Mysterious Spots in Your Microscope Images - It's Probably Condensation

Mysterious spots often appear in brightfield microscopy images, and the first instinct is usually to clean the microscope optics. However, these spots frequently originate from the camera itself, not the optical path.
Diagnosing the Problem
If the spots in your images are relatively sharp with only slight blurring, the contamination is located near a plane conjugated with your sample plane. Start by moving your sample laterally - if the spots move with it, they're on your sample. If they remain stationary, they're likely at an intermediate image plane or the image plane itself.

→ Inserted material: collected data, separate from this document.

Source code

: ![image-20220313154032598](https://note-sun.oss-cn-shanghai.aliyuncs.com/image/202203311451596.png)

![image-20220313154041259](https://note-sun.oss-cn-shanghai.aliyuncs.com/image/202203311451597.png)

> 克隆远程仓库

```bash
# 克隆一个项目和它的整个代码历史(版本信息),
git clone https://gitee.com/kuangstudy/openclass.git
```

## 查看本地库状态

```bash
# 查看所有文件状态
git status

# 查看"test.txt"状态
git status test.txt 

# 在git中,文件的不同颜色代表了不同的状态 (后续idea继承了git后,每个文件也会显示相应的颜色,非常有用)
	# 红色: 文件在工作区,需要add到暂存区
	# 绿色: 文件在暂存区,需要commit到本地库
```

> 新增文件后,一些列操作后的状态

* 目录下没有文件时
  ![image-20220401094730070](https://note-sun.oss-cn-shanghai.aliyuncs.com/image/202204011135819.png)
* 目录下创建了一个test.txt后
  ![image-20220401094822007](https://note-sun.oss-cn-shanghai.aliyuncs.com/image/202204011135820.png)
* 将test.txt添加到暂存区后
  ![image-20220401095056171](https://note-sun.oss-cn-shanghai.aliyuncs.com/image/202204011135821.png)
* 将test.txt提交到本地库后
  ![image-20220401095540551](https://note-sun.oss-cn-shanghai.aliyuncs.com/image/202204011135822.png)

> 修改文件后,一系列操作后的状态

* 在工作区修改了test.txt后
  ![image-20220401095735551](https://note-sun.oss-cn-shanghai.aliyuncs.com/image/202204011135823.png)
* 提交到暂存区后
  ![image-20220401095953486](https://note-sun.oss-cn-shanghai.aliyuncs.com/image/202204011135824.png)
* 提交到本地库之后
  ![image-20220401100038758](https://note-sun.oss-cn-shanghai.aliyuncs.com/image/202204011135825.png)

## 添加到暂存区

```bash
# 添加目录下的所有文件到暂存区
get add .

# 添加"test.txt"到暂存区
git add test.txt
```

Most microscopes avoid placing optical elements at intermediate image planes specifically to prevent dust artifacts. This typically leaves the image plane - where the camera is located.
Simple Test
Most cameras mount to microscope ports via C-mount threading. Take an image, then loosen the mount slightly to rotate the camera a bit while it remains attached. Take another image with the camera in this rotated position, then tighten it back to the original position. If the spots remain in exactly the same positions within your images despite rotating the camera, then you know the issue is on the camera.
As an additional confirmation: when you unscrew the camera slightly, it also moves out of focus. If the spots remain exactly the same sharpness while everything else goes soft, that's further evidence the spots are on the camera.
The Underlying Cause
Scientific cameras use cooled sensors for improved performance. To prevent condensation on the sensor, manufacturers place it in a sealed chamber behind a protective window, either back-filled with inert gas or under vacuum.
When this seal fails, ambient air enters the chamber. The cooled sensor temperature transfers to the window through convection, causing water to condense on the window surface. Since this window sits close to the sensor, the resulting spots appear slightly blurred in images.
Resolution
While camera manufacturers provide sensor cleaning instructions, cleaning addresses only the symptom. The root cause is seal failure. Continued use risks water damage to the sensor. Contact your camera manufacturer - most offer resealing services to restore the protective environment.